**The records:**

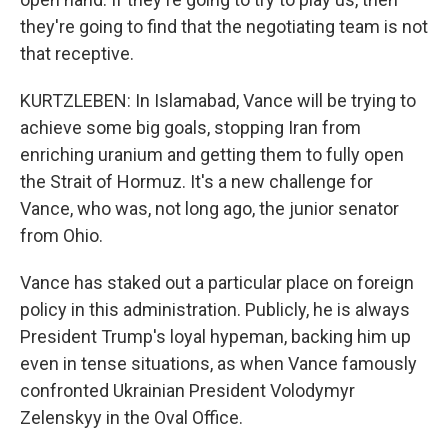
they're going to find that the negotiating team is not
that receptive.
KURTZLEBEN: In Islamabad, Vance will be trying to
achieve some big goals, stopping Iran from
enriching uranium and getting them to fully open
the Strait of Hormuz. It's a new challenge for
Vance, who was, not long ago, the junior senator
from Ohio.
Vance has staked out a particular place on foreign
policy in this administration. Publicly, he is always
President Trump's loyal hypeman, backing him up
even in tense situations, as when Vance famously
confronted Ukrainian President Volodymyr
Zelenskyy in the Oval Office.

--

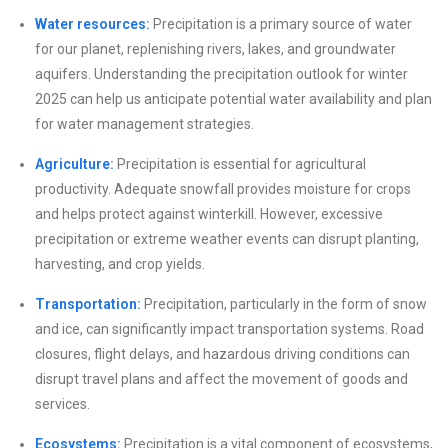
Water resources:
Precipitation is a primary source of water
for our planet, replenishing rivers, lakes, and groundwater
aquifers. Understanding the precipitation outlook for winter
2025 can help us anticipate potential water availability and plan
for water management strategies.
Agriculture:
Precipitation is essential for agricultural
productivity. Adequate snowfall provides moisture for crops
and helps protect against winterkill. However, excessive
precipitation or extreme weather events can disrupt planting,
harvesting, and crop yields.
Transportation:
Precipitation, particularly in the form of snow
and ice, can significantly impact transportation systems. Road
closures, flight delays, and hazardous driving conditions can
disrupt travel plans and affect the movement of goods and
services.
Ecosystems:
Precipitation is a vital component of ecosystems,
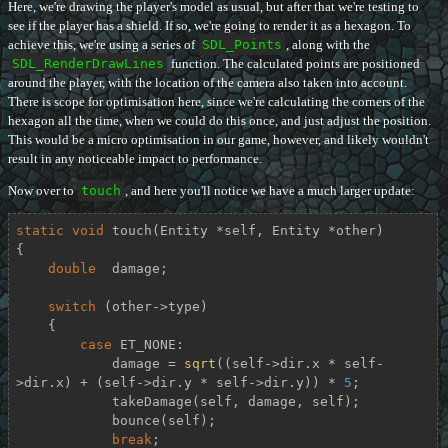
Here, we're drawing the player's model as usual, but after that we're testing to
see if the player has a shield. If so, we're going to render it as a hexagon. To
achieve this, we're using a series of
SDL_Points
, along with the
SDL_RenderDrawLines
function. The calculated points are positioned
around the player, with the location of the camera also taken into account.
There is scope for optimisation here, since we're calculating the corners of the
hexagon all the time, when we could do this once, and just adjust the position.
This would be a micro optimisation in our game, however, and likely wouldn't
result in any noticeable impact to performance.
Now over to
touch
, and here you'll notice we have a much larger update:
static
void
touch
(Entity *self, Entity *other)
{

**To-do item:** Report every line in the records above that contains the word "going", copying each such line in full. Treat case as significant.

**Solution to this task:**
they're going to find that the negotiating team is not
see if the player has a shield. If so, we're going to render it as a hexagon. To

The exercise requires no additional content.